**Supplied material**
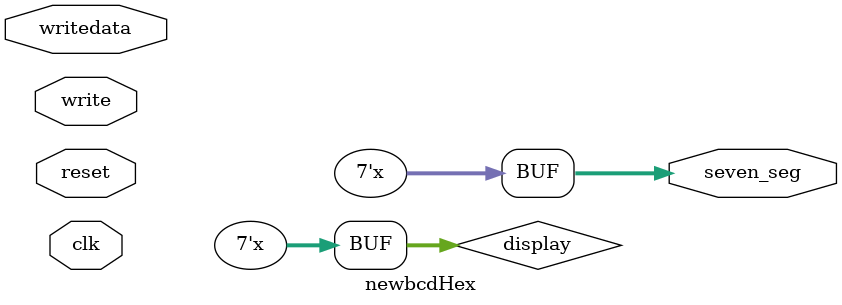
<source format=v>
module newbcdHex (

		input 		 clk,
		input 		 reset,
		input  [7:0] writedata,
		input 		 write,
		output [6:0] seven_seg
);


	reg [3:0] fsm;
	reg [6:0] display;
	
	//assign display = seven_seg;

	always @(*) 
		begin
		
			if (write) 
				begin
					fsm <= writedata;
				end
				
			case(fsm)
				4'b0000: display = 'b1000000; //'0'
				4'b0001: display = 'b1111001; //'1'
				4'b0010: display = 'b0100100; //'2'
				4'b0011: display = 'b0110000; //'3'
				4'b0100: display = 'b0011001; //'4'
				4'b0101: display = 'b0010010; //'5'
				4'b0110: display = 'b0000010; //'6'
				4'b0111: display = 'b1111000; //'7'
				4'b1000: display = 'b0000000; //'8'
				4'b1001: display = 'b0011000; //'9'
			endcase
		end
		
		assign seven_seg = display;
		
endmodule

</source>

**Task prompt**
None of the pictures should be copied, but every record above must be returned exactly.

**Answer to this exercise**
<source format=v>
module newbcdHex (

		input 		 clk,
		input 		 reset,
		input  [7:0] writedata,
		input 		 write,
		output [6:0] seven_seg
);


	reg [3:0] fsm;
	reg [6:0] display;
	
	//assign display = seven_seg;

	always @(*) 
		begin
		
			if (write) 
				begin
					fsm <= writedata;
				end
				
			case(fsm)
				4'b0000: display = 'b1000000; //'0'
				4'b0001: display = 'b1111001; //'1'
				4'b0010: display = 'b0100100; //'2'
				4'b0011: display = 'b0110000; //'3'
				4'b0100: display = 'b0011001; //'4'
				4'b0101: display = 'b0010010; //'5'
				4'b0110: display = 'b0000010; //'6'
				4'b0111: display = 'b1111000; //'7'
				4'b1000: display = 'b0000000; //'8'
				4'b1001: display = 'b0011000; //'9'
			endcase
		end
		
		assign seven_seg = display;
		
endmodule

</source>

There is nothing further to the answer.